Savath & Savalas, c'est avant tout une histoire de rencontres. Celles d'artistes d'abord. Entre le producteur
Guillermo Scott Herren et
Eva Puyuelo Muns, chanteuse hispanophone, ce qui donnera
Apropa't et la ligne directrice du troisième
Golden Pollen.
Puis il y a l'arrivée au sein du duo de l'Equatorien
Roberto Carlos Lange, un multi-instrumentiste féru de psychédélisme tropicaliste déjà croisé avec son groupe
Boom & Birds, aux côtés de
Cyne (
Pretty Dark Things sorti en 2008) et sur quelques disques récents de
Herren sous la bannière
Prefuse 73 (Preparations/Interregnums, le 12" The Class of 73 Bells avec les School of Seven Bells et le dernier en date Everything She Touched Turned Ampexian). Un ménage à trois qui donne aujourd'hui La Llama signé une fois de plus sur un nouveau label : après Warp, et
Anti-, c'est chez la non moins prestigieuse maison de disques de
Madlib,
Stones Throw.
Mais c'est aussi la rencontre avec une musique, l'acid folk catalan des années 70. Une musique que
Savath & Savalas n'a eu de cesse d'explorer, de triturer, d'extrapoler.

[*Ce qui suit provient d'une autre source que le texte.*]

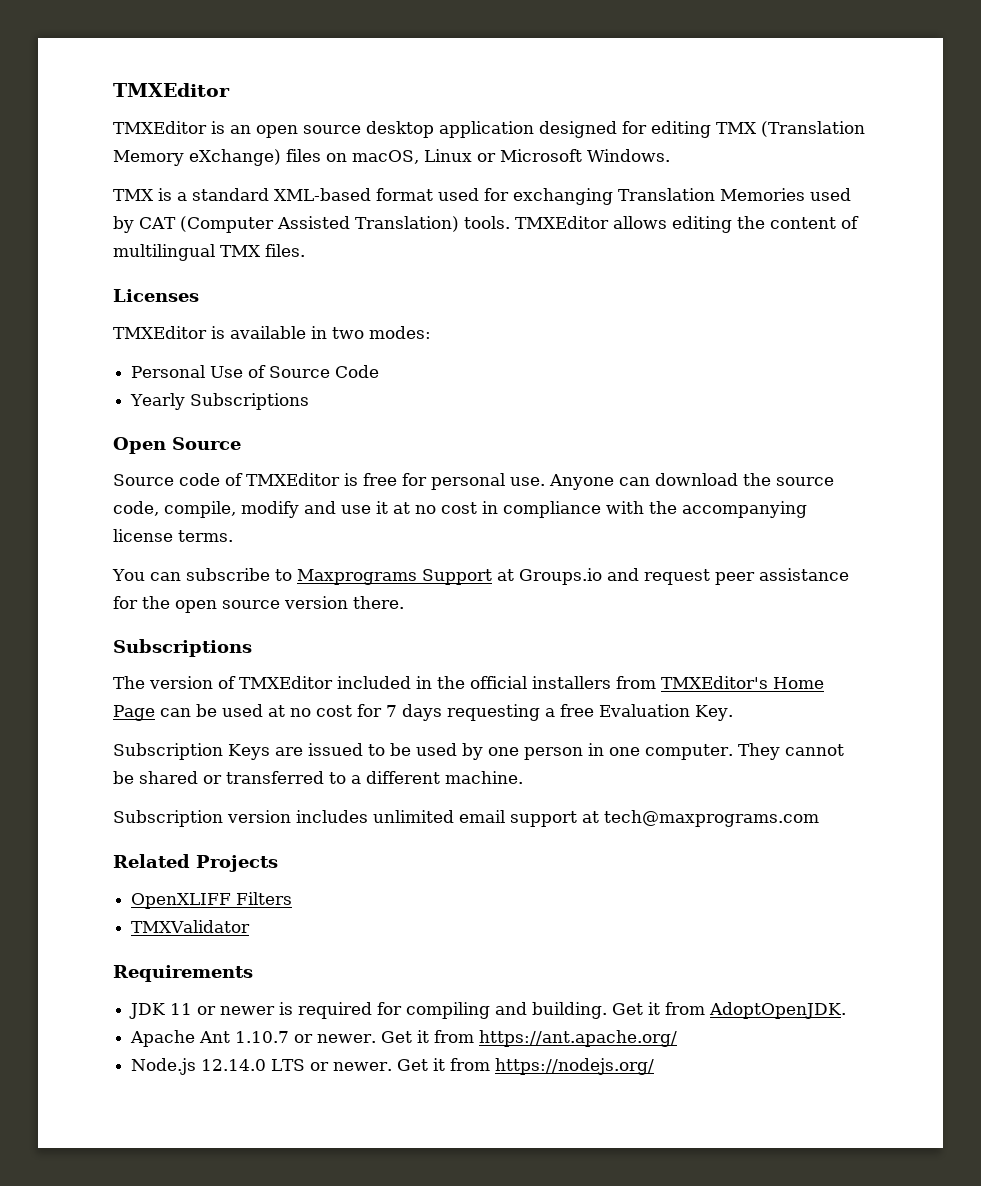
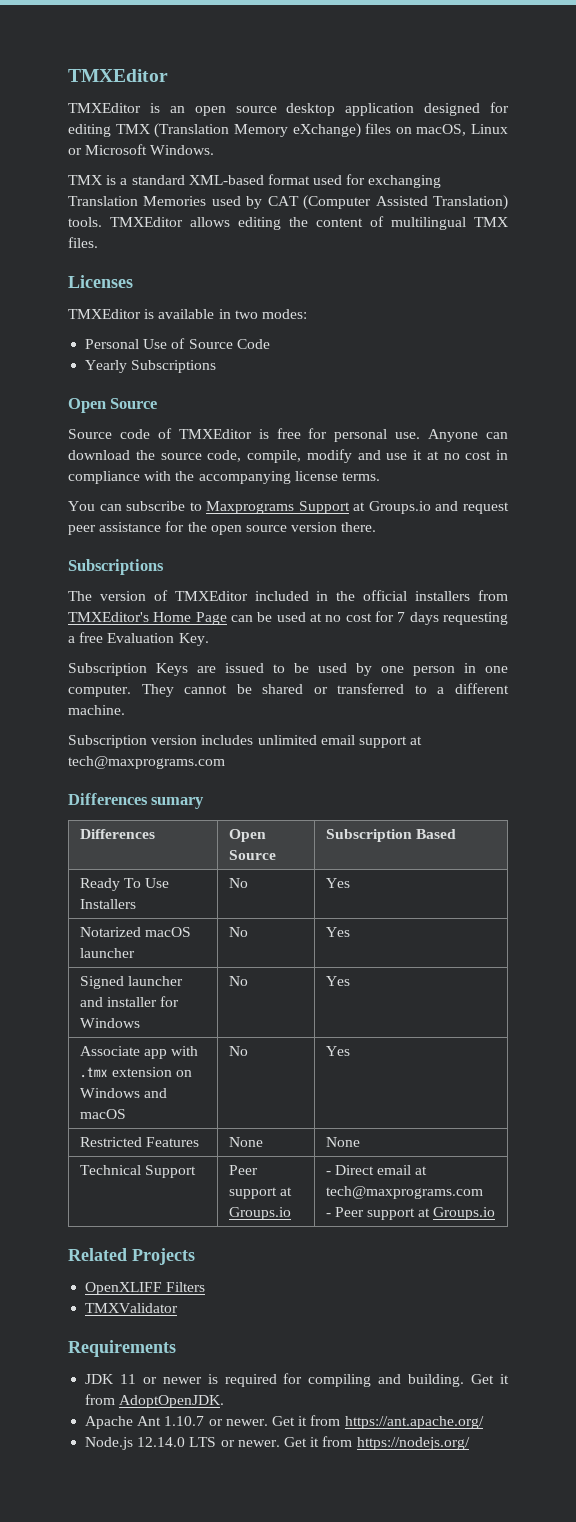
(819, 818) none -> [68,793,205,809] [79,829,155,839] [228,829,266,842] [228,850,276,860] [325,829,456,842] [79,878,169,891] [79,899,136,909] [228,878,248,888] [325,878,350,888] [79,927,191,937] [79,948,135,958] [228,927,248,937] [325,927,350,937] [79,976,183,989] [79,996,179,1007] [79,1018,140,1028] [228,976,248,986] [325,976,350,986] [79,1046,198,1059] [79,1067,192,1078] [79,1088,167,1098] [79,1109,126,1119] [228,1046,248,1056] [325,1046,350,1056] [79,1137,199,1147] [228,1137,263,1147] [325,1137,360,1147] [79,1165,196,1178] [228,1165,258,1175] [228,1187,292,1199] [228,1207,291,1220] [325,1165,428,1175] [325,1186,483,1199] [325,1207,496,1220] // Differences sumary // Differences | Open Source | Subscription Based // Ready To Use Installers | No | Yes // Notarized macOS launcher | No | Yes // Signed launcher and installer for Windows | No | Yes // Associate app with .tmx extension on Windows and macOS | No | Yes // Restricted Features | None | None // Technical Support | Peer support at Groups.io | - Direct email at tech@maxprograms.com // - Peer support at Groups.io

Reprenant les investigations où ils les avaient laissées, le trio pousse encore un peu plus loin le curseur psychotrope. Enregistré en vase clos dans l'appartement New-Yorkais de
Guillermo - une situation qui va donner cette production étouffée - ces seize titres sont le croisement d'une étude approfondie d'ouvrages de divers artistes catalans (
Juan Manuel Serrat,
Maria Del Mar Bonnet ou
Lluis Serrahima) et d'un goût affirmé pour l'expérimentation.
Le résultat est un disque au goût boisé d'artisanat, lumineux et empreint d'une profonde nostalgie. Un objet sonore tout aussi singulier que les précédents, où la voix de cristal pilé d'
Eva se fait plus prégnante, celle de
Scott plus sporadique. Un choix qui tend à écraser quelque peu l'ensemble, le teintant d'une sourde monochromie, une sensation de monotonie rampante qui, dans le temps, détourne parfois l'écoute, la mettant en stand-by.
Une impression toute relative grâce évidemment à la portée fantasmatique de la vocaliste qui garde son effet ensorcelant (la berceuse psyché
Barceloneta ou le post-rockeux
Me Voy sont littéralement à tomber). Mais aussi, et surtout, grâce au regard nouveau apporté par
Lange, qui en véritable "fusionnaire" parvient à merveille par petites touches circonspects à sculpter la matière sonore protéiforme mise à sa disposition (le frénétique
Una Cura qu'un
Verocai n'aurait pas renié). Il lui donne ces contours flottants, imprécis qui vous poussent à entrer dans le morceau, à l'inverse de la voix de
Muns qui vous en extrait gentiment (les effu(zz)ions de guitares distordues sur
Carajillo ont cette force attractive).
Globalement l'amalgame, malgré ses petits défauts, prend assez bien et ce brassage d'électronique, de chants voilés, de bruits bricolés et de grattes sèches confère à
La Llama des atours de minimalisme psychédélique à haute teneur poétique.
Apaisant autant qu'érudit, ce disque enfin, nous rappelle à quel point
Guillermo Scott Herren est un personnage à part. Un artiste qui au-delà de sa notoriété et de sa boulimie musicale (pas moins de trois sorties en long format ce semestre sous différents pseudo
Prefuse 73,
Diamond Watch Wrists avec le batteur
Zach Hill et celle-ci) est capable de se mettre totalement au service d'un projet, faisant fi de son égo et de toutes contingences commerciales.
Si on avait encore des doutes à ce sujet, ce dernier opus les a levés, tant il respire l'humilité. Pourvu que ça dure.